Why Sorting Still Matters in the Age of AI
It might seem trivial to focus on sorting at a time when artificial intelligence is generating music, painting portraits, and answering questions in human-like prose. But behind every machine-learned insight or AI decision lies an ocean of data that must be sorted, ranked, and prioritized.
“Sorting algorithms are vital to data processing,” Tao emphasizes. “Whether it’s training large language models, planning robotic paths, or navigating reinforcement learning environments, systems need to quickly evaluate and rank a massive number of possible actions or outcomes.”
However, existing PIM (processing-in-memory) architectures have struggled to scale sorting tasks due to inefficiencies in memory access and control flow. This limits their deployment in many real-world AI and data-intensive scenarios. By contrast, the new sort-in-memory system not only supports these tasks—it is designed for them.
From Research Lab to Real-World Impact
The implications of this research stretch far beyond academic curiosity. In fields like healthcare, autonomous manufacturing, and smart transportation, massive volumes of sensor and diagnostic data need to be sorted in real-time. Sorting isn’t just a convenience here—it’s a matter of safety, speed, and responsiveness.
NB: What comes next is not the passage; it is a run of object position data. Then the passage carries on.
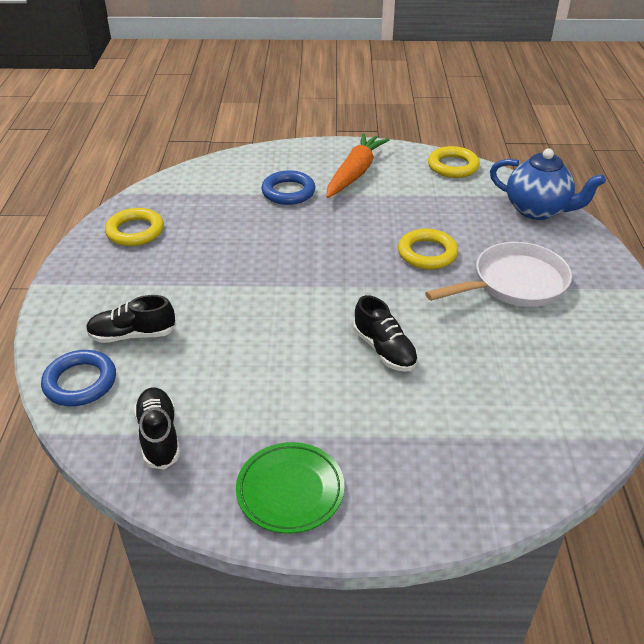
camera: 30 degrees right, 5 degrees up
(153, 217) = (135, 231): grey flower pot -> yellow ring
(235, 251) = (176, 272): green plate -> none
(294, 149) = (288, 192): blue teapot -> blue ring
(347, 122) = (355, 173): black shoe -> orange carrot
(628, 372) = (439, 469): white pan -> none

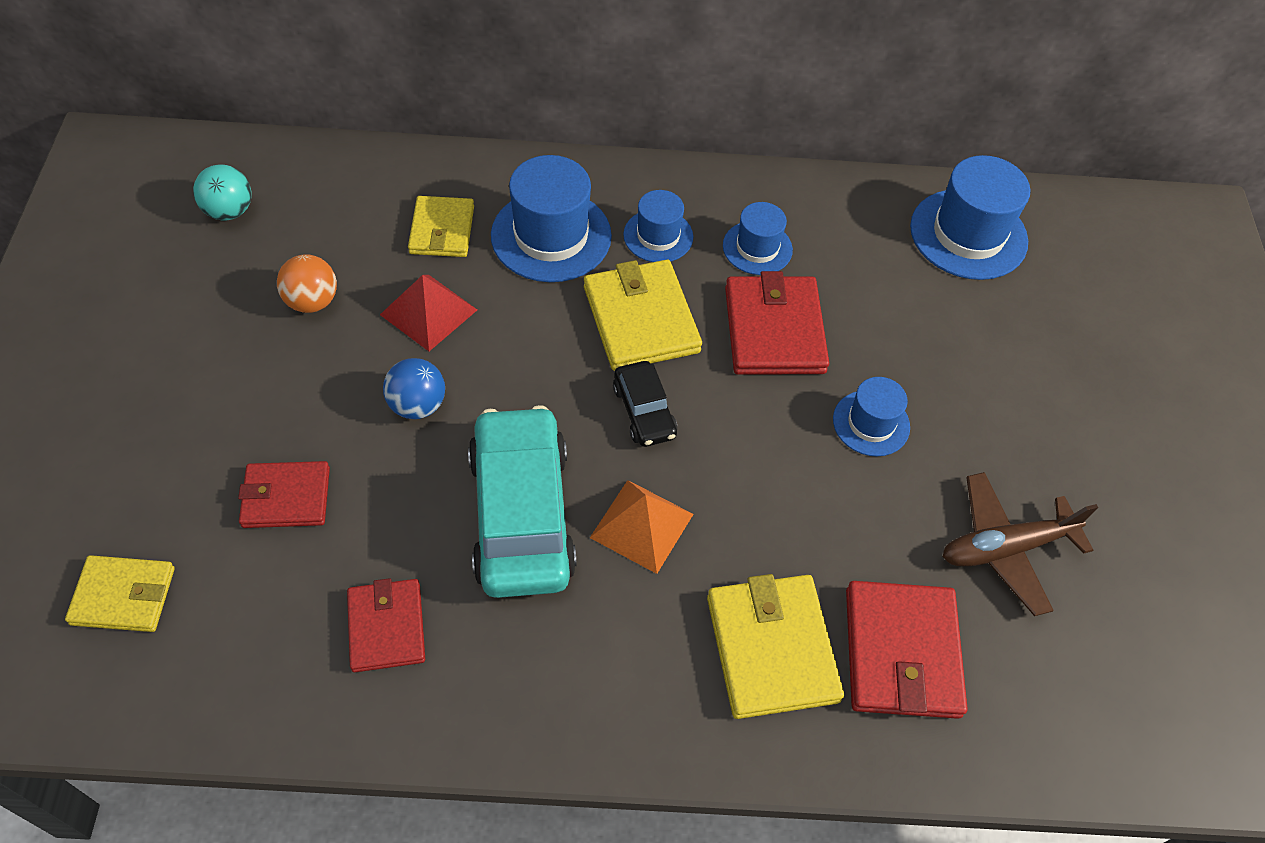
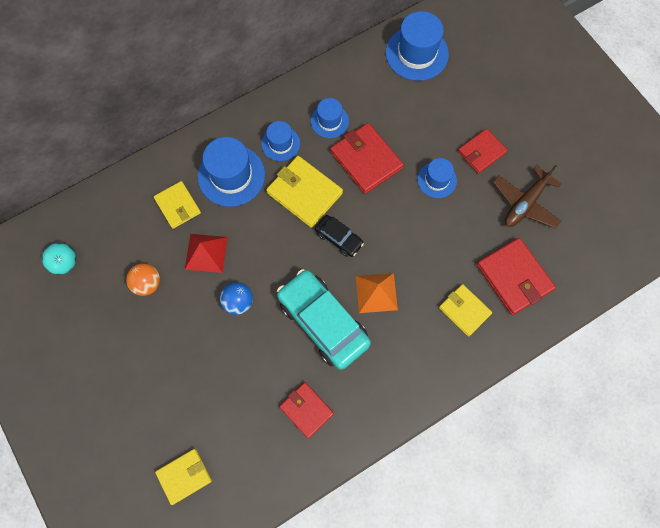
camera: 30 degrees left, 15 degrees up
(286, 497) = (216, 384): red wallet -> red wallet (481, 152)
(771, 648) = (464, 310): yellow wallet -> yellow wallet, size x0.65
In the future, this sort-in-memory technology could find a home in data centers handling scientific databases, hospitals monitoring vital patient information, or even self-driving vehicles navigating through crowded streets. Anywhere data needs to be organized quickly and efficiently, this system could become an indispensable tool.
The team is already working on the next phase: integrating their sort-in-memory design with broader CIM platforms used in AI and machine learning. This vision could soon lead to general-purpose computing systems where sorting is no longer a computational roadblock but a built-in feature, running quietly and efficiently in the background.
A New Way of Thinking About Computing
The deeper story here is one of changing paradigms. For decades, computing has relied on a back-and-forth dance between memory and processor. That model worked well when data was scarce and hardware was king. But today, in the age of information overload and AI ambition, the old model is cracking under its own weight.
By merging storage and computation, and solving the long-standing challenge of in-memory sorting, Yang and his team are charting a new path forward—one where data organizes itself, and energy-intensive shuffling becomes a relic of the past.
It’s easy to overlook sorting. It’s invisible, behind-the-scenes, technical. But sometimes, the smallest unseen actions are the ones that power everything else. And with this breakthrough, the humble act of organizing may have just become the next leap in intelligent computing.
Reference: Lianfeng Yu et al, A fast and reconfigurable sort-in-memory system based on memristors, Nature Electronics (2025). DOI: 10.1038/s41928-025-01405-2.